## [Article]

########################################

L’ambiance : une recette de Jean-Pierre Pernaut qui permet de compléter le « menu du jour » qu’il concocte quotidiennement sur TF1. (Voir : CPE : La tambouille de Jean-Pierre Pernaut sur TF1 (20 et 21 mars) )
I. Lundi 27 mars 2006 : en prévision du « mardi noir »
Jean-Pierre Pernaut commence « son » journal, par « les prévisions météo d’Evelyne Dhéliat qui nous revient en pleine forme » : « Les températures étaient douces ce matin, comme elle. [...] ».
« Et pour commencer ce journal, un projet qui va changer quelque chose d’important dans notre vie quotidienne », déclare JPP, reportage à la clé - « Un permis de conduire commun aux pays européens » - suivi de cette transition : « A propos de notre vie quotidienne : le médiateur de la République Jean-Paul Delevoye, vient de remettre son rapport. ». [...] Jean-Paul Delevoye souligne [...] l’empilement des textes et des paperasses [...] » [la « paperasse » est l’un des adversaires prioritaires du défenseur de « notre vie quotidienne »]. Ainsi est introduit un reportage qui, partant de l’exemple d’un litige entre un administré et l’Administration, soulève cette question qui hante l’actualité : « Qui est le médiateur de la République ? »

########################################

## [Données]
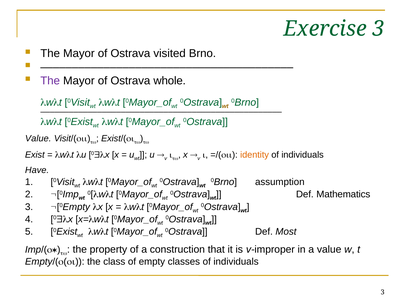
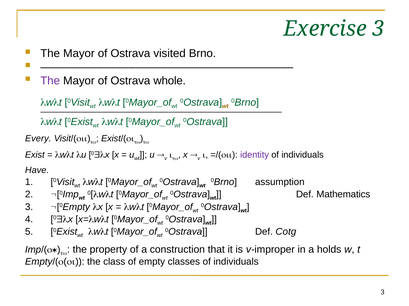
Value at (38, 139): Value -> Every
identity colour: orange -> purple
Most: Most -> Cotg
a value: value -> holds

########################################

## [Consignes]
1) Répondez à ces questions sur l'article consacré au journal de Jean-Pierre Pernaut :
(a) Quelle date est donnée pour ce journal ?
(b) Qui présente les prévisions météo qui ouvrent le journal ?
(c) Qui est le médiateur de la République qui vient de remettre son rapport ?
2) Rédigez la suite de l'article sur le journal de Jean-Pierre Pernaut, en partant de sa dernière phrase.

## [Réponses par tâche]
1)
(a) Lundi 27 mars 2006.
(b) Evelyne Dhéliat.
(c) Jean-Paul Delevoye.

2)
Après ces 4 minutes et 15 secondes consacrées à « notre vie quotidienne » (sans coupure publicitaire...), JPP enchaîne : « Et venons-en maintenant à la crise provoquée par l’adoption à l’Assemblée du Contrat Première Embauche ». Venons-en du même coup à quelques fragments du journalisme d’illustration.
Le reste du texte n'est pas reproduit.